Below this line is a set of entries; quote exactly the lines from the line that contains "Drisdelle BL, Aubin" to the line that contains "Fahrenfort JJ, Grubert", both lines included.
### Extracted data ###
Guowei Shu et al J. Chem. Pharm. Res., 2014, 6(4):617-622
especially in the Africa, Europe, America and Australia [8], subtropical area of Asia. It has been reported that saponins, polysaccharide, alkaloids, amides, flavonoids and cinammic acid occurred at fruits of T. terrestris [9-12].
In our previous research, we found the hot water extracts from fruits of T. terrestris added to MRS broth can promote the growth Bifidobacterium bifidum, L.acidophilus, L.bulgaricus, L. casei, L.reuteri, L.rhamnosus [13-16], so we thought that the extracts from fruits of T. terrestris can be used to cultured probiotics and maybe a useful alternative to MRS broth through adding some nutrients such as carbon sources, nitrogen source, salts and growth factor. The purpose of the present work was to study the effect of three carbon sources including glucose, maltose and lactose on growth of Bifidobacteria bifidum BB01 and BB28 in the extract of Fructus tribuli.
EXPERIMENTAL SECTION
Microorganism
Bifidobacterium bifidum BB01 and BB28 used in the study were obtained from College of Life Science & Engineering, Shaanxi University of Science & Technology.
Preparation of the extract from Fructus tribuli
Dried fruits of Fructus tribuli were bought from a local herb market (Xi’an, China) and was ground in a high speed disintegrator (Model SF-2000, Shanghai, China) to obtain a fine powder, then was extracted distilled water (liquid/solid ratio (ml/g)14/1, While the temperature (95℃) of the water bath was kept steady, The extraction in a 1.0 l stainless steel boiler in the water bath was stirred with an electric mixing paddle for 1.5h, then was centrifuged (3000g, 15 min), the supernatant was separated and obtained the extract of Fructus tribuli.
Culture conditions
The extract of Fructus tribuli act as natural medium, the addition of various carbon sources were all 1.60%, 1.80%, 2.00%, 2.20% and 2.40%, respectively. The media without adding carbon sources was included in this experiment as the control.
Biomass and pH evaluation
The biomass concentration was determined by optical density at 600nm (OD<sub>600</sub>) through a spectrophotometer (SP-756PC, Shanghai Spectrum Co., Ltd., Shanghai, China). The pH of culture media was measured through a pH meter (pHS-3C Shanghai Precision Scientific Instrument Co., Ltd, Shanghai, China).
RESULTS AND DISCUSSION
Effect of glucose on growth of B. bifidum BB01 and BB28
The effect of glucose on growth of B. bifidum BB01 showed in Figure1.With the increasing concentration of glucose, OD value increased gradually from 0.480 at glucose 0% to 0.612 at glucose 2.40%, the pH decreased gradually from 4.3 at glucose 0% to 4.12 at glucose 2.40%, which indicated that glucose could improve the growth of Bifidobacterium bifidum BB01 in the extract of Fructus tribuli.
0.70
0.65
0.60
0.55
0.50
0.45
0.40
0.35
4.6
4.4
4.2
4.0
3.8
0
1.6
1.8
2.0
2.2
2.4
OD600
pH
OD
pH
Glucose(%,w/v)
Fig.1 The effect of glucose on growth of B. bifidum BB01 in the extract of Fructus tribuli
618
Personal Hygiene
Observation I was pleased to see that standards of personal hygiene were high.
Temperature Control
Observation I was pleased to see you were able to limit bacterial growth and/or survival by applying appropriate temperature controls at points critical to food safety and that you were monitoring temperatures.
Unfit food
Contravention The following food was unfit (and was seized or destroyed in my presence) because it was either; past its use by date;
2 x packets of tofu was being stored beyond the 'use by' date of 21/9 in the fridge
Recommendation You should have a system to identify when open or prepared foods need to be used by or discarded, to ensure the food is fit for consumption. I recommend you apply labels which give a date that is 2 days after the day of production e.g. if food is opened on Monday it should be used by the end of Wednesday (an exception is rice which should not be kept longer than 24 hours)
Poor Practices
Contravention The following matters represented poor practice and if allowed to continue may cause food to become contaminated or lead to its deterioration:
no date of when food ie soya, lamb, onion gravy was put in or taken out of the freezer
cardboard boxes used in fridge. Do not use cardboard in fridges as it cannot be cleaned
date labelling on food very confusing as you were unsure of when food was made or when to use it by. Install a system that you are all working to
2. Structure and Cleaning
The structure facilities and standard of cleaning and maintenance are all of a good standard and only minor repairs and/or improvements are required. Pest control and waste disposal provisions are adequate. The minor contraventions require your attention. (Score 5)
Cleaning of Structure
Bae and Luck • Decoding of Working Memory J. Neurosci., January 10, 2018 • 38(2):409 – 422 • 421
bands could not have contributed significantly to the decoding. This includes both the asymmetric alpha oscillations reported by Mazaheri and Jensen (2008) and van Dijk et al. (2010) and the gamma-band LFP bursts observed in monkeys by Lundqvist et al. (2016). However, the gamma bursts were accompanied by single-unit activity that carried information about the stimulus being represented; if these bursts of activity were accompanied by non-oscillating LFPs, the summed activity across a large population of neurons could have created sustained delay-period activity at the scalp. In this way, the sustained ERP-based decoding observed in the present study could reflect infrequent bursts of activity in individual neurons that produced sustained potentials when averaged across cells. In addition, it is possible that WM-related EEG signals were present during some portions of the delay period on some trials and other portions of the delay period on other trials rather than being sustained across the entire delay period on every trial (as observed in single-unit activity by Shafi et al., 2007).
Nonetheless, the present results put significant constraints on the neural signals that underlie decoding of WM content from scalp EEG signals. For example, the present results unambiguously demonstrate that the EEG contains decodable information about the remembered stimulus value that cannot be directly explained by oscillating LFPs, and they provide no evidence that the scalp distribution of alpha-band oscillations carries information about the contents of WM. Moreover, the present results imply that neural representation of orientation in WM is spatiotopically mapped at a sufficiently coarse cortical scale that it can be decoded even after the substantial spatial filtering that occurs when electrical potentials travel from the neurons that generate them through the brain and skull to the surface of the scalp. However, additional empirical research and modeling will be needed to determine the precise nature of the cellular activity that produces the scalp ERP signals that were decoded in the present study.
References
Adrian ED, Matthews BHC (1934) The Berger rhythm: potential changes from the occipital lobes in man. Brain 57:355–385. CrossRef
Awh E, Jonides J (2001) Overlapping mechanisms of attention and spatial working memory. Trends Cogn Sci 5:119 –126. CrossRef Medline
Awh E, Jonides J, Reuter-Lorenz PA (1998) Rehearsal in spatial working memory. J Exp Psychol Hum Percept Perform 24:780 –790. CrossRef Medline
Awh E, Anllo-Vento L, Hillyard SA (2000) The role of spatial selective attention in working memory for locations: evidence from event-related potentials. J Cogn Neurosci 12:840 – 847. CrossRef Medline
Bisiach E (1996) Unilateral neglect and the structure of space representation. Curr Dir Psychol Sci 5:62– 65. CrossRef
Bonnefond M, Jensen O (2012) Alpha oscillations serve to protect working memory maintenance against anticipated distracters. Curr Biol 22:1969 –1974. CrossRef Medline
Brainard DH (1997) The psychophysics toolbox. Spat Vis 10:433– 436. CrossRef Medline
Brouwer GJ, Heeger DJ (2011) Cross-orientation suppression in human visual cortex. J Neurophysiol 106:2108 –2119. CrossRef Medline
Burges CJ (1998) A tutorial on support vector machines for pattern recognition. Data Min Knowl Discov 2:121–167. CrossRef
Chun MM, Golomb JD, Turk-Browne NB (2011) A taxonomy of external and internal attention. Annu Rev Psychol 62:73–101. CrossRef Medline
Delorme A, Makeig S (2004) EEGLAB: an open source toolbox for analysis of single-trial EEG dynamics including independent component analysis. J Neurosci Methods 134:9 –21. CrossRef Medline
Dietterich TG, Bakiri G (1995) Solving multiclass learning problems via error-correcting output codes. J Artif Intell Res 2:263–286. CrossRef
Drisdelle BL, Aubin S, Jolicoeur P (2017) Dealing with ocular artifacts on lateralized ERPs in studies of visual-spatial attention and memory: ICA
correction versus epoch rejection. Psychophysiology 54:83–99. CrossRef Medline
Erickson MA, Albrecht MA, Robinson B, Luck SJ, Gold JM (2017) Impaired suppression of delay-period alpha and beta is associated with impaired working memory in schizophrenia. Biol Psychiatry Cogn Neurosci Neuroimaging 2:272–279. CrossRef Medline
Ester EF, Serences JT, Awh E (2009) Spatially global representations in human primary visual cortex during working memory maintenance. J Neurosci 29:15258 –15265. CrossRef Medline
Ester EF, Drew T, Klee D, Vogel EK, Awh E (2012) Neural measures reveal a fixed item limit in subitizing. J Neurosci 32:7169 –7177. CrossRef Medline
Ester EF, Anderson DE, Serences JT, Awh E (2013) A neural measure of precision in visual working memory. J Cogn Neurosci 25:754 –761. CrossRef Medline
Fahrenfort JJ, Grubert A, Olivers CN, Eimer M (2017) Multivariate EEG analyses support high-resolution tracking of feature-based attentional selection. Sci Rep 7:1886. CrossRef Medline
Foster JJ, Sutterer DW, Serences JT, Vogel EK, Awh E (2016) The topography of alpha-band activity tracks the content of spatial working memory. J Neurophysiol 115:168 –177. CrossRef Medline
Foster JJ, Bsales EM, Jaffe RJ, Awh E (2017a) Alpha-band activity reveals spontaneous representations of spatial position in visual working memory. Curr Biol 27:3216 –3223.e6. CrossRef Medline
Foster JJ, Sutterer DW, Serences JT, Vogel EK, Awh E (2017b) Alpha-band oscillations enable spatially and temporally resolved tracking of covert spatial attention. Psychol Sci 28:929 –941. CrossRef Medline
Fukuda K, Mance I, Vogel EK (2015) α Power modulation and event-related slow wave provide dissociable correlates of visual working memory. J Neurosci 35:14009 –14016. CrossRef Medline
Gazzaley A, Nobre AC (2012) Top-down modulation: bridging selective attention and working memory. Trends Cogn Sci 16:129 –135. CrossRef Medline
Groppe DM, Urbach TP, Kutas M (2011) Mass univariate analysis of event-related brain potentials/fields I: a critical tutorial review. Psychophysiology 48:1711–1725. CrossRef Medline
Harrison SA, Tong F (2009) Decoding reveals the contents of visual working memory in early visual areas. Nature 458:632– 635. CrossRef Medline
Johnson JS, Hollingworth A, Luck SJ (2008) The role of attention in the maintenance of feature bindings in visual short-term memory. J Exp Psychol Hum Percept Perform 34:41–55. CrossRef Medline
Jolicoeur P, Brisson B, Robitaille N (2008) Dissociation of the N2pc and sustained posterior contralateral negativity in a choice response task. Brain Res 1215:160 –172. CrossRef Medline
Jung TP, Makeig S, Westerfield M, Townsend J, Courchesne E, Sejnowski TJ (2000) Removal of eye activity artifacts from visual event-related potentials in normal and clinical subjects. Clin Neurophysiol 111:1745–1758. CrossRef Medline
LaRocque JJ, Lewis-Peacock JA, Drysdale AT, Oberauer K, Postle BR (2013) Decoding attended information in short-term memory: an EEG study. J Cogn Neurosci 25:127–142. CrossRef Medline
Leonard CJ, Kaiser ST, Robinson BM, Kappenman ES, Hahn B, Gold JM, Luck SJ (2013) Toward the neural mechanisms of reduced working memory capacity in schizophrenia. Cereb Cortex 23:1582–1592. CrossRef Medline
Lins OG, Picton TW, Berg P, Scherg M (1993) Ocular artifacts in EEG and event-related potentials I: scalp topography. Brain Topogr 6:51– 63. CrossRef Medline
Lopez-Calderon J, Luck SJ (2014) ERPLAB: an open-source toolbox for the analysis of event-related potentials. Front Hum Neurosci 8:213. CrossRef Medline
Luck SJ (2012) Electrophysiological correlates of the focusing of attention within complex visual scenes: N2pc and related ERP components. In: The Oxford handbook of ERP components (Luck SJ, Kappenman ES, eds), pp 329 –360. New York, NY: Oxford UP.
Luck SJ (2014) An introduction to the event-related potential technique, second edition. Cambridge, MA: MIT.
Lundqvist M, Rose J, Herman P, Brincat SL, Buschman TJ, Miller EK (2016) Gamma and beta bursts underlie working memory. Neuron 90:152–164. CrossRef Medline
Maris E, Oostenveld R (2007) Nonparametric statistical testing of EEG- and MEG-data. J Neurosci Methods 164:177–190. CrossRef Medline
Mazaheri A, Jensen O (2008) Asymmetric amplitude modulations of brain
###
Your solution:
Drisdelle BL, Aubin S, Jolicoeur P (2017) Dealing with ocular artifacts on lateralized ERPs in studies of visual-spatial attention and memory: ICA
correction versus epoch rejection. Psychophysiology 54:83–99. CrossRef Medline
Erickson MA, Albrecht MA, Robinson B, Luck SJ, Gold JM (2017) Impaired suppression of delay-period alpha and beta is associated with impaired working memory in schizophrenia. Biol Psychiatry Cogn Neurosci Neuroimaging 2:272–279. CrossRef Medline
Ester EF, Serences JT, Awh E (2009) Spatially global representations in human primary visual cortex during working memory maintenance. J Neurosci 29:15258 –15265. CrossRef Medline
Ester EF, Drew T, Klee D, Vogel EK, Awh E (2012) Neural measures reveal a fixed item limit in subitizing. J Neurosci 32:7169 –7177. CrossRef Medline
Ester EF, Anderson DE, Serences JT, Awh E (2013) A neural measure of precision in visual working memory. J Cogn Neurosci 25:754 –761. CrossRef Medline
Fahrenfort JJ, Grubert A, Olivers CN, Eimer M (2017) Multivariate EEG analyses support high-resolution tracking of feature-based attentional selection. Sci Rep 7:1886. CrossRef Medline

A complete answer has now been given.